Fernando Solanas, étroitement lié à la gauche péroniste, a été le pionnier du cinéma politique et de témoignage argentin. Dans les années 1960, il crée le groupe « Cine-Liberacion » dans le but d’aider les luttes dans le tiers monde. Son manifeste sera l’Heure des brasiers, une fresque de plus de 4 heures, interdite en Argentine jusqu’en 1973 puis réinterdite pendant la dictature militaire (1976-1983). Sous la menace de la « Triple A »2, il réalise en 1975 sa première fiction Los Hijos de Fierro3.

La dictature militaire le conduira à l’exil en Espagne puis en France.  Il réalise alors le film Tango, l’exil de Gardel, sur une musique d’Astor Piazzolla, Grand Prix spécial du Jury à Venise et Grand Corail à La Havane. De retour en Argentine, il obtient, en 1988, la consécration à Cannes (prix de la mise en scène) avec El Sur toujours sur une musique de Piazzolla.

En 1989, le populo-nationaliste ultra-libéral Eduardo Menem devient président et Solanas son plus farouche opposant. Victime d’un attentat, il doit reporter le tournage du film El Viaje. Il le réalise en 1991 et dénonce le néo­libéralisme, représentant Menem en grenouille. En 1998, il triomphe avec la Nube (le Nuage) mais les années suivantes, le militant l’emportera sur le cinéaste et Fernando Solanas reviendra au documentaire. Son Mémoire du pillage obtiendra un Ours d’Or d’honneur à Berlin en 2004. Suivront la Dignité du peuple, Argentine latente, la Prochaine Gare (contre la privatisation du transport ferroviaire), le Grain et l’ivraie.

Militant inlassable

Sa lutte contre l’impérialisme a été exemplaire. Il milita pour la nationalisation du pétrole et du gaz et pour la défense des services publics. Il était également un écologiste convaincu et lutta contre l’extraction sauvage des compagnies minières, pour la défense de l’eau (« L’eau vaut plus que l’or » disait-il), contre les cultures transgéniques. Péroniste de gauche, il fut membre du « Frepaso » (centre-gauche) qui sombra lors de la grande révolte populaire de 2002. Il crée alors son propre regroupement, « Proyecto Sur ». Il est candidat à la présidentielle en 2007 contre Christina Kirchner puis finalement élu sénateur indépendant en 2013. Siège qu’il garda jusqu’à son décès. Il fut un moment proche des socialistes mais son péronisme indépassable l’empêcha de concrétiser. En 2019, il rejoint « El Frente de Todos » (centre-gauche) qui gouverne le pays.

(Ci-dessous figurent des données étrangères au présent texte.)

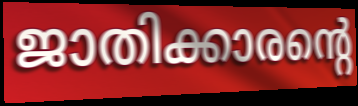
ജാതിക്കാരന്റെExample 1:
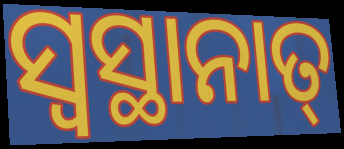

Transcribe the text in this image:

ସ୍ଵସ୍ଥାନାତ୍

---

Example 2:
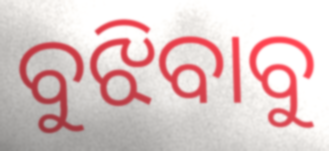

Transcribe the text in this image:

ବୁଝିବାବୁ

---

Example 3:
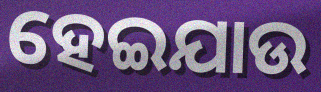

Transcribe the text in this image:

ହେଇଯାଉ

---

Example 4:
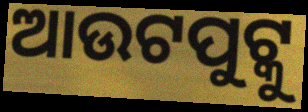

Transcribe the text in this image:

ଆଉଟପୁଟ୍କୁ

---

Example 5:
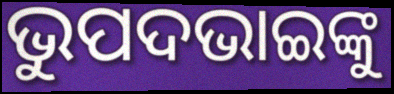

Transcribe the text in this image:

ଭୁପଦଭାଇଙ୍କୁ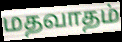
மதவாதம்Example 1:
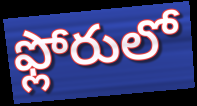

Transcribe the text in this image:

ఫ్లోరులో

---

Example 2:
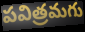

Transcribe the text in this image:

పవిత్రమగు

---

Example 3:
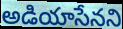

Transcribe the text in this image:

అడియాసేనని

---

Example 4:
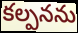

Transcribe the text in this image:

కల్పనను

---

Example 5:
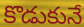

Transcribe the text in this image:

కొడుకునేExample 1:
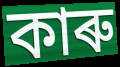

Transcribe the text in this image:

কাৰু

Sa défense de la classe ouvrière et des oppriméEs restera un exemple. Nous saluons ici sa mémoire. Sa lutte continuera.

  • 1. Il était ambassadeur de l’Argentine à l’Unesco depuis l’été 2020.
  • 2. Alianza Anticomunista Argentina, ou escadron de la mort.
  • 3. « Les Fils de Martin Fierro ». Martin Fierro est un grand poème épique argentin. Le cinéaste le rapproche de la geste de Perón, première période, qui s’opposait à l’impérialisme US.